▶ _What you have to do_
Pull out each line of the listing below that contains the string "Katfile". Case counts.

▶ _Input_
┄┄┄┄┄┄┄┄┄┄
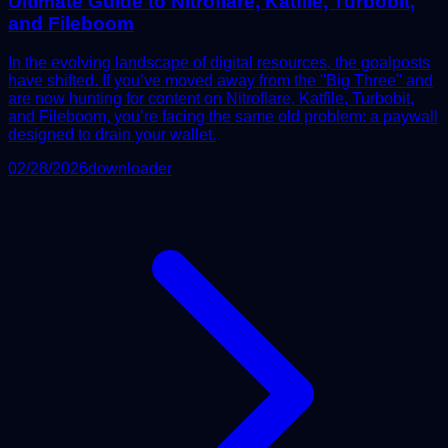
Ultimate Guide to Nitroflare, Katfile, Turbobit,
and Fileboom
In the evolving landscape of digital resources, the goalposts
have shifted. If you’ve moved away from the "Big Three" and
are now hunting for content on Nitroflare, Katfile, Turbobit,
and Fileboom, you’re facing the same old problem: a paywall
designed to drain your wallet.
02/28/2026
downloader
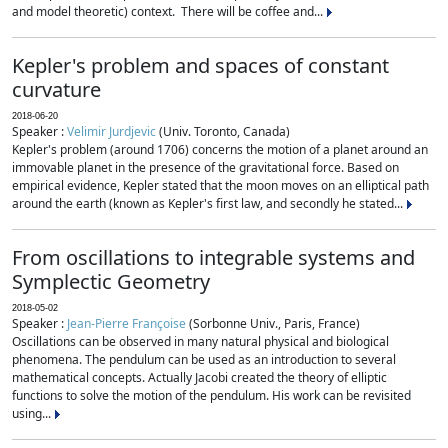
and model theoretic) context. There will be coffee and...
Kepler's problem and spaces of constant
curvature
2018-06-20
Speaker :
Velimir Jurdjevic
(Univ. Toronto, Canada)
Kepler's problem (around 1706) concerns the motion of a planet around an
immovable planet in the presence of the gravitational force. Based on
empirical evidence, Kepler stated that the moon moves on an elliptical path
around the earth (known as Kepler's first law, and secondly he stated...
From oscillations to integrable systems and
Symplectic Geometry
2018-05-02
Speaker :
Jean-Pierre Françoise
(Sorbonne Univ., Paris, France)
Oscillations can be observed in many natural physical and biological
phenomena. The pendulum can be used as an introduction to several
mathematical concepts. Actually Jacobi created the theory of elliptic
functions to solve the motion of the pendulum. His work can be revisited
using...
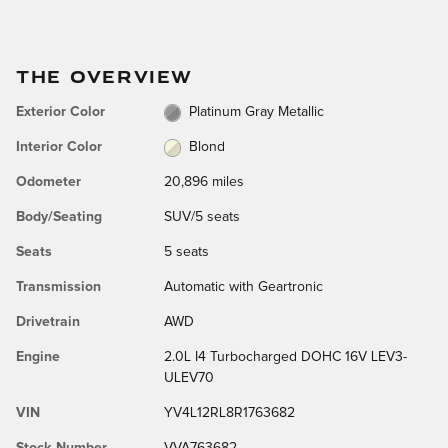
THE OVERVIEW
Exterior Color
Platinum Gray Metallic
Interior Color
Blond
Odometer
20,896 miles
Body/Seating
SUV/5 seats
Seats
5 seats
Transmission
Automatic with Geartronic
Drivetrain
AWD
Engine
2.0L I4 Turbocharged DOHC 16V LEV3-
ULEV70
VIN
YV4L12RL8R1763682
┄┄┄┄┄┄┄┄┄┄
▶ _Result for this exercise_
Ultimate Guide to Nitroflare, Katfile, Turbobit,
are now hunting for content on Nitroflare, Katfile, Turbobit,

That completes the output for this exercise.